Correctly solving this PDE using the method of characteristics

Question

I am trying to solve

$$ PDE: - \frac{\partial f}{\partial t} + x \frac{\partial f}{\partial x} = x \\ IC : f(t_{max},x) = h(x) $$ using the method of characteristics. I attempted to follow the usual steps. First, parametrize the initial condition $$ (t,x) \rightarrow (s, \tau), t=t_{max}, s=0, x=\tau, f(0,\tau) = h(\tau) $$ Second, convert the PDE to the system of ODEs by taking $$ \frac{\mathrm{d}f}{\mathrm{d}s} = \frac{\partial f}{\partial t} \frac{\mathrm{d} t }{\mathrm{d} s} + \frac{\partial f}{\partial x} \frac{\mathrm{d} x }{\mathrm{d} s} $$ and identify the ODEs to be $$ \frac{\mathrm{d} t }{\mathrm{d} s} = -1, \hspace{3pt} \frac{\mathrm{d} x }{\mathrm{d} s} = x, \hspace{3pt} \frac{\mathrm{d}f}{\mathrm{d}s} = x $$ Third, solve the ODEs using the parametrized initial conditions $$ t = -s + \psi(\tau) \implies t = -s + t_{max} \\ \ln(x) = s + \psi(\tau) \implies x = \tau e^s \\ f = \tau e^s + \psi(\tau) \implies f(s,\tau) = \tau e^s - \tau + h(\tau) $$ Lastly, go back to the original coordinates via $$ s = t - t_{max}, \hspace{3pt} \tau = x \exp\left(-(t-t_{max})\right) \\ f(t,x) = x \exp\left(-(t-t_{max})\right) \exp(t - t_{max}) - x \exp\left(-(t-t_{max})\right) + h(x \exp\left(-(t-t_{max})\right)) \implies \\ f(t,x) = x \left[1 - \exp(-(t-t_{max})\right] + h(x \exp\left(-(t-t_{max})\right)) $$ Inserting $t=t_{max}$ in this solution does result in the initial condition of $h(x)$. However, setting the initial condition to be $h(x)=x^2$, taking the derivatives w.r.t. $t$ and $x$ of the found solution and introducing them back into the original PDE does not result in a correct equality.

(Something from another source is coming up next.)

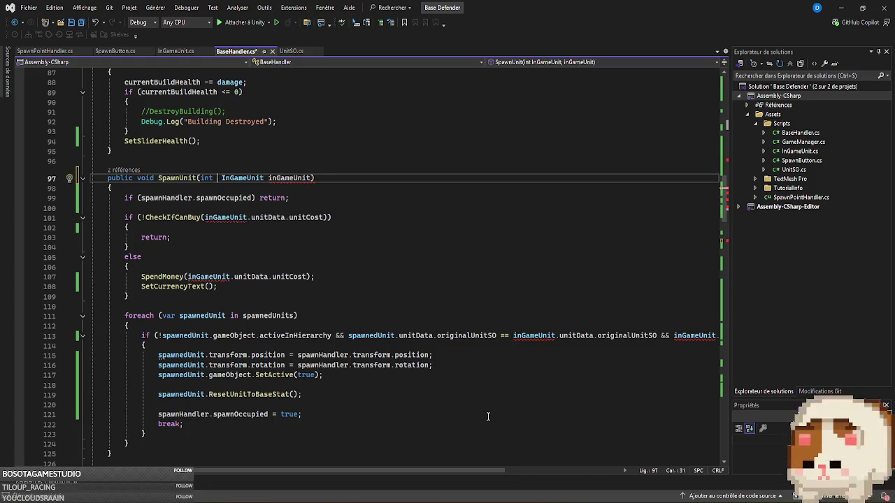
pyautogui.write('team,')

Thus, my question is how do I correctly solve this PDE using the method of characteristics (or some other method such as eigenfunction expansion)?

Answer 1

$$ - \frac{\partial f}{\partial t} + x \frac{\partial f}{\partial x} = x $$ Lagrange-Charpit characteristic ODEs : https://en.wikipedia.org/wiki/Method_of_characteristics $$\frac{dt}{-1}=\frac{dx}{x}=\frac{df}{x}=ds\qquad\Leftrightarrow\qquad\begin{cases} \frac{dt}{ds}=-1\\ \frac{dx}{ds}=x\\ \frac{df}{ds}=x \end{cases}$$ A first characteristic equation comes from solving $\frac{dt}{-1}=\frac{dx}{x}$: $$x\:e^t=c_1$$ A second characteristic equation comes from solving $\frac{dx}{x}=\frac{df}{x}$ : $$f-x=c_2$$ The general solution of the PDE expressed on the form of implicit equation $c_2=F(c_1)$ is : $$f-x=F(x\:e^t)$$ $F$ is an arbitrary function (to be determined according to the initial condition). $$\boxed{f(t,x)=x+F(x\:e^t)}$$ Initial condition : $f(t_{max},x) = h(x) $

$$f(t_{max},x)=x+F(x\:e^{t_{max}})=h(x)$$ Let $\quad X=x\:e^{t_{max}} \quad\implies\quad x=X\:e^{-t_{max}}$ $$X\:e^{-t_{max}}+F(X)=h(X\:e^{-t_{max}})$$ $$F(X)=h(X\:e^{-t_{max}})-X\:e^{-t_{max}}$$ Now the function $F(X)$ is known. We put it into the above general solution where $X=x\:e^t$ . Thus $$F(x\:e^t)=h(x\:e^t\:e^{-t_{max}})-x\:e^t\:e^{-t_{max}}=h(x\:e^{t-t_{max}})-x\:e^{t-t_{max}}$$ $$f(x,t)=x+\big(h(x\:e^{t-t_{max}})-x\:e^{t-t_{max}}\big)$$ $$\boxed{f(x,t)=h(x\:e^{t-t_{max}})+\left(1-e^{t-t_{max}}\right)x}$$ This is the function which satisfies both the PDE and the IC.